Predictors of early neurological deterioration after endovascular therapy in patients with large vessel occlusive stroke in anterior circulation
10.3760/cma.j.issn.1673-4165.2024.09.002
- VernacularTitle:前循环大血管闭塞性卒中患者血管内治疗后早期神经功能恶化的预测因素
- Author:
Qing ZHOU
1
;
Xiaoge ZHANG
;
Yang GAO
;
Meng ZUO
Author Information
1. 陆军军医大学第一附属医院神经内科,重庆 400038
- Keywords:
Ischemic stroke;
Endovascular procedures;
Thrombectomy;
Disease progression;
Risk factors
- From:
International Journal of Cerebrovascular Diseases
2024;32(9):648-653
- CountryChina
- Language:Chinese
-
Abstract:
Objective:To investigate the predictors of early neurological deterioration (END) after endovascular therapy (EVT) in patients with large vessel occlusive stroke in anterior circulation.Methods:Patients with acute large vessel occlusive stroke in anterior circulation received EVT at Southwest Hospital and Zigong Third People's Hospital from January 2017 to April 2021 were included retrospectively.

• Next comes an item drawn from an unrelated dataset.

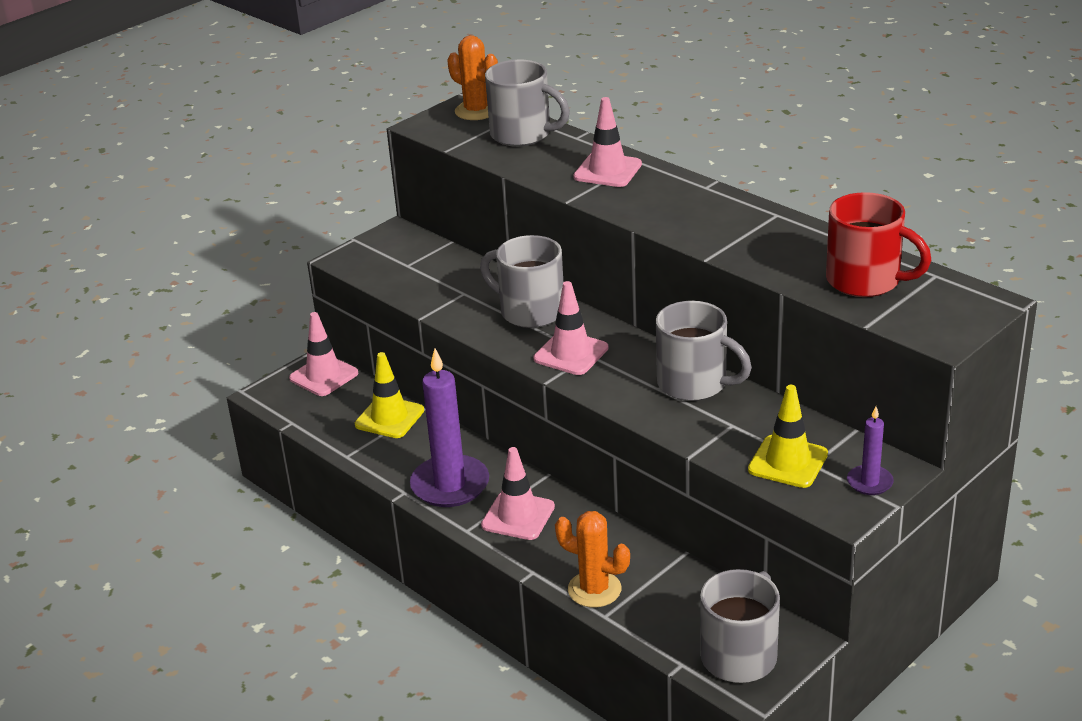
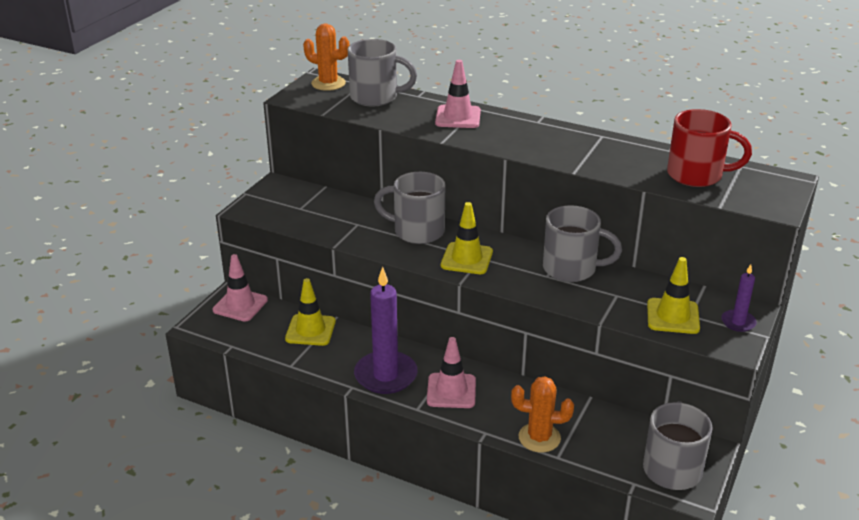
camera: 20 degrees left, 0 degrees up
pink traffic cone [533,281,609,375] -> yellow traffic cone [441,202,493,274]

The patients were divided into END group and non-END group based on whether END occurred after EVT. The demographic and clinical data of the two groups were compared. Multivariate logistic regression analysis was used to determine the independent correlation factors of END after EVT. Results:A total of 359 patients were enrolled, including 191 males (53.2%), aged 69.30±12.07 years, and 73 patients (20.3%) had END. Univariate analysis showed that neutrophil count, the proportion of patients with any intracranial hemorrhage, symptomatic intracranial hemorrhage (sICH), and poor collateral circulation in the END group was significantly higher than that in the non-END group, but diastolic blood pressure and the proportion of patients with successful recanalization was significantly lower than that in the non-END group (all P<0.05). Multivariate logistic regression analysis showed that good collateral circulation (odds ratio [ OR] 0.538, 95% confidence interval [ CI] 0.306-0.945; P=0.031) and successful recanalization ( OR 0.244, 95% CI 0.095-0.629; P=0.003) were the independent protective factors of END after EVT, while sICH was an independent risk factor for END after EVT ( OR 3.884, 95% CI 1.426-10.579; P=0.008). Conclusions:Patients with acute large vessel occlusive stroke in anterior circulation with poor collateral circulation, sICH, and unsuccessful recanalization are more likely to have END after EVT. Attention should be paid to the above risk factors and effective measures should be taken timely to prevent the occurrence of END.